Sales of Campbell Soup Co.'s Pepperidge Farm unit rose 16% to $130 million for its premium Distinctive Cookies and McKee Foods' Little Debbie Fudge Covered cookies rose almost 5% during the 52 weeks ended May 16, a time period in which the overall category declined 4% and almost all of the big Nabisco and Kellogg-owned Keebler brands fell sharply, according to Information Resources.
"What we're finding even in the midst of low-carb mania is that people still have a need for indulgence," says Maureen Linder, VP-adult snacks for Pepperidge Farm. Ms. Linder points to the unit's launch of more convenient mini versions of its Distinctive Cookies as a big success driver. "Minis," she says, "offer a small indulgence anytime, anywhere."
Pepperidge Farm has been aided by a new umbrella campaign it launched last year featuring a new animated spokescharacter referred to internally as O. Howie Bakem. That campaign, from WPP Group's Young & Rubicam, New York, seeks "to make sure Pepperidge Farm is a special product [consu-mers feel] they can have every day," she says.
Like Pepperidge Farm, Mars Inc.'s Masterfoods USA is counting on consumers' continued interest in indulgence to grow its still-small entry in the category, Cookies &, cookie bars that features popular Masterfoods confections such as M&M's and Snickers.
Margaret Asselin-Woods, senior brand manager for cookies at Masterfoods, cites lack of innovation in the cookie category as the reason it hasn't been as strong as in years past. Sales figures show double-digit declines and a mere $35 million in sales during the period ended May 16 for Cookies &, which debuted in August 2002. Still, Ms. Asselin-Woods is counting on a new ad campaign playing up the "naughtiness" of the cookie/candy combo and new tray packs (versus individually-wrapped bars) to pick up the pace. The new campaign for Cookies &, which kicked off in early June from Grey Global Group's Grey Worldwide, New York, humorously shows the lengths to which cookie lovers will go for treats that are, as the new tagline asserts, "a little cookie, a little candy, a little naughty ... and a little naughty is fun."

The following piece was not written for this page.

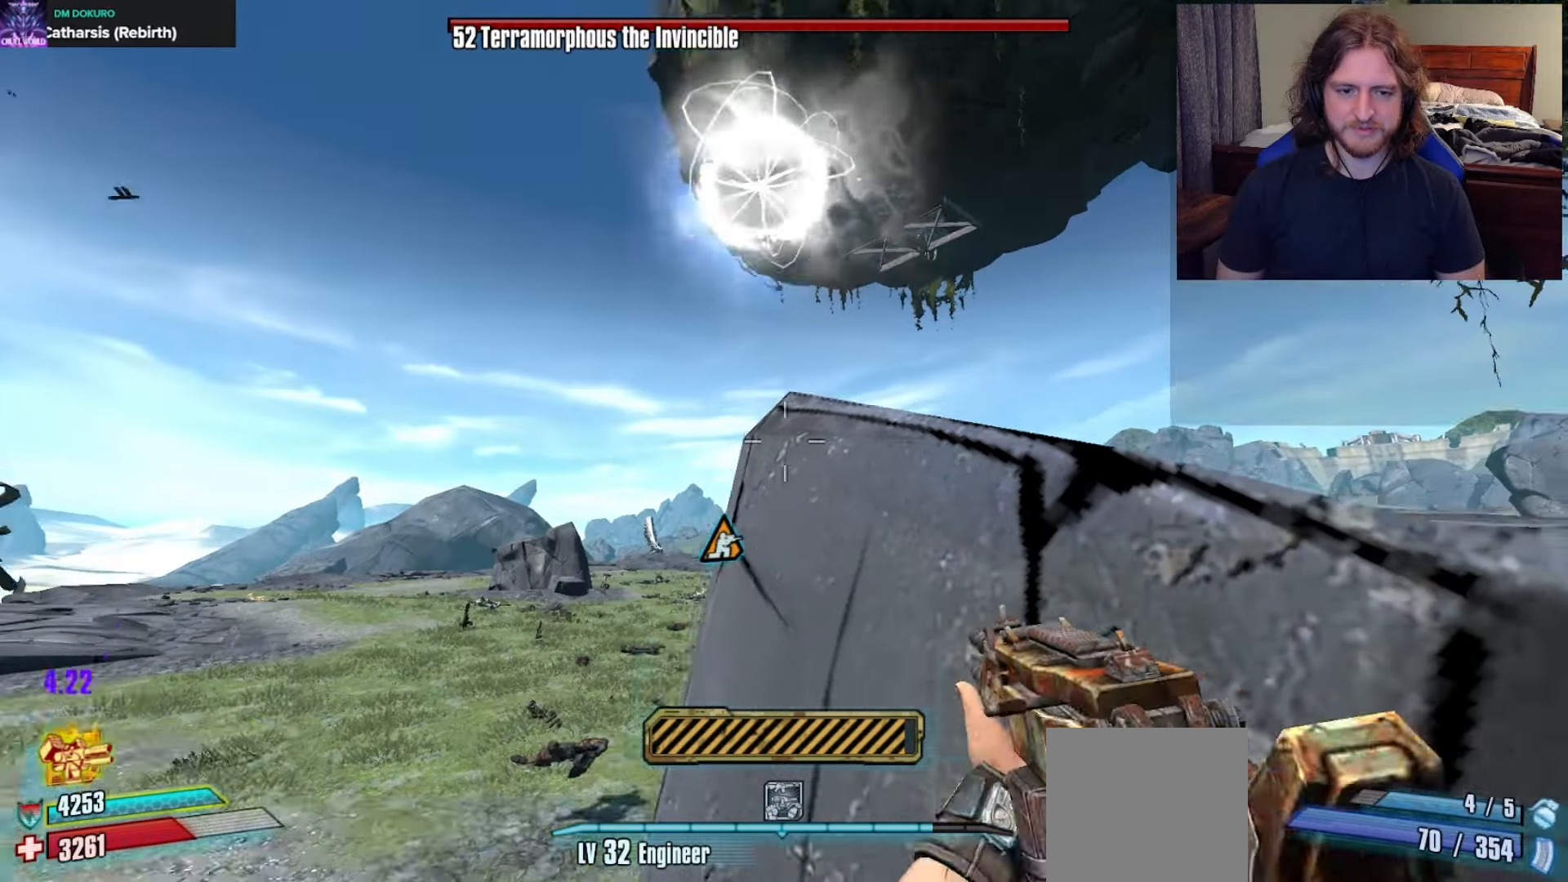
{"buttons": [], "left_stick": "left", "right_stick": "down", "events": [[17, "left_stick", "center"], [67, "right_stick", "center"], [233, "B", "down"], [283, "left_stick", "left"], [317, "B", "up"], [433, "right_stick", "down"]]}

Naughtiness is certainly not what the leading players are touting. The biggest news that Kraft is playing up for its $1 billion-plus portfolio of Nabisco cookies seems to be on the healthy front, efforts its CEO Roger Deromedi recently pointed out in a company statement are "part of a broader societal response to growing health and wellness concerns, including obesity."
Oreo, its leading trademark, saw sales drop 9% to $453 million for the year ended May 16, according to IRI, and Kraft is banking on new Reduced Fat Oreos and trans-fat-free Oreo Thin Crisps, which it will offer in pre-portioned 100 Calorie Packs, to turn the tide. Kraft is also pushing a new line of low-carb CarbWell cookies as well as a new low-fat Newton bar.
Kellogg is likewise focusing on better-for-you as it tries to lift lagging sales of its Keebler cookies. Its biggest trademark, Chips Deluxe, which were down almost 15% to $115 million in the period ended May 16, recently was extended with a line of low-carb Carb Sensible cookies.
And while Ms. Linder wouldn't totally rule out a low-carb offering from Pepperidge Farm, she says, "we have to make sure we deliver a product that meets people's expectations." After all, it is a cookie.